For once you and I are in total agreement. I don't feel qualified to quantify the degree of the genetic component, and Seldon seems to be. Yet it seems to me that if the nature component can be swamped by the nurture component, then it can't be that significant. It's much easier to take a student in a failing school system and make her achieve than it is to take a student from the best and brightest parents, put him in a shit inner city warzone school, and have him succeed on his own. I can't really back it up with studies, but I think the real world speaks volumes about the relative importance of genetics versus environment. Nothing against Seldon; I just don't agree with him that genetics plays an important part in the success or failure of schools.

Furthermore, the fact that a genetic component may or may not explain the achievement gap doesn't mean that money fixing it is thrown away. You could argue that spending a sum of money to raise a failing school from 40% to 70% would be more beneficial to society as a whole than spending that same amount of money to raise a successful school from 80% to 90%. Most of the 80% students will already go one to be productive, law-abiding citizens. Many of the 40% school will go on to become burdens on society through welfare programs or criminal activity. I could argue that raising the percentage of successfully educated children in the failing school has a disproportionally large beneficial effect on society. Boosting the passing school increases average productivity; boosting the failing school can change a negative or low positive average to a higher positive average.
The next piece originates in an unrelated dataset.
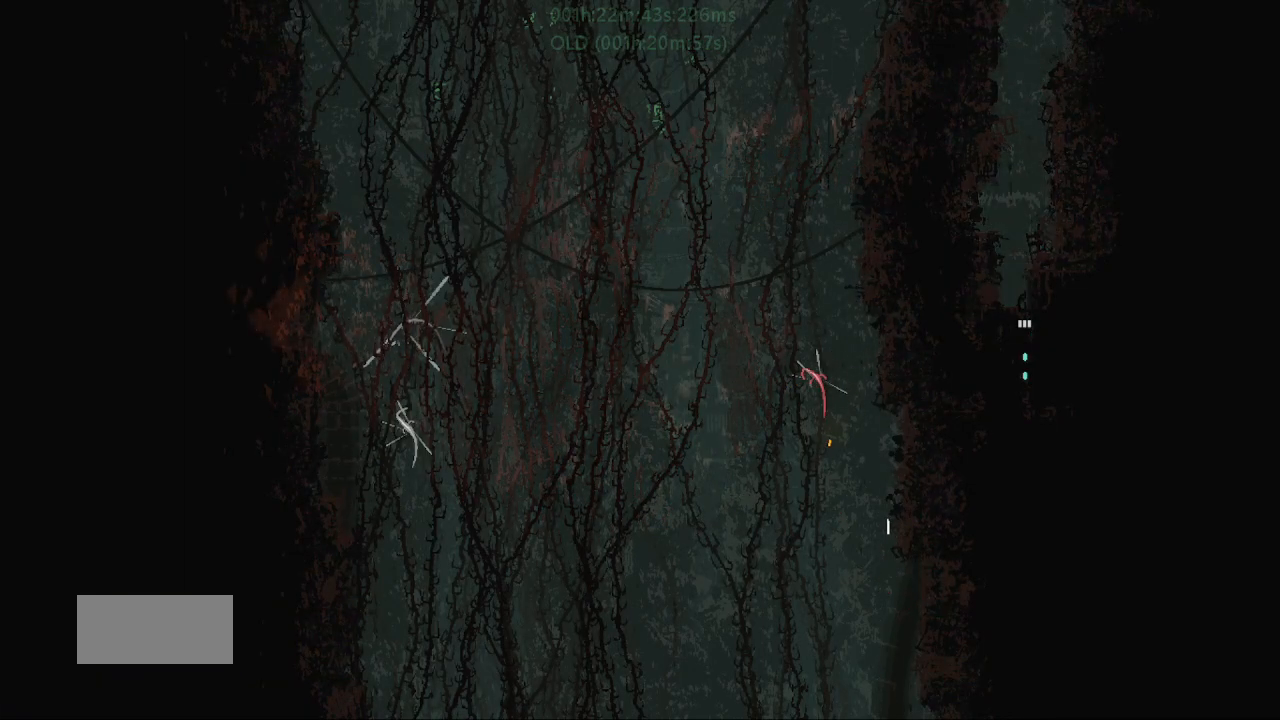
{"keys": ["down"], "events": []}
Also, consider our own mshcherbatskaya, product of a great school system but screwed up family and grinding poverty. How much harder would it have been for her to get her life in order if she'd been zoned into a war zone school, the way most welfare children are? Then consider children whose parents are not just screwed up, but actively evil, or just absent. Love is a great equalizer itself. There will always be some brilliant children even in the most static welfare district. Some of those children will always rise out of poverty, and some never will, but the majority I think are simply possibles. If we at least try to uplift the failing schools, maybe some of those students will be inspired to reach for a better life. The alternative is to become a criminal, and we really don't need smarter criminals.

That said, from working with the local school district I'd say the limiting factor in those schools is not money or good intentions so much as it is the parents and the community. If the parents back a child who attacks a teacher, the other children soon learn teachers are not to be respected. If local leaders insist on using the schools as a jobs program, then the children will be stuck with teachers unqualified to teach.
[/soapbox]

And for what it's worth, I don't look down on either pizza deliverymen or garbage collectors. Both can earn a decent wage if they hustle, and both do an honest day's work.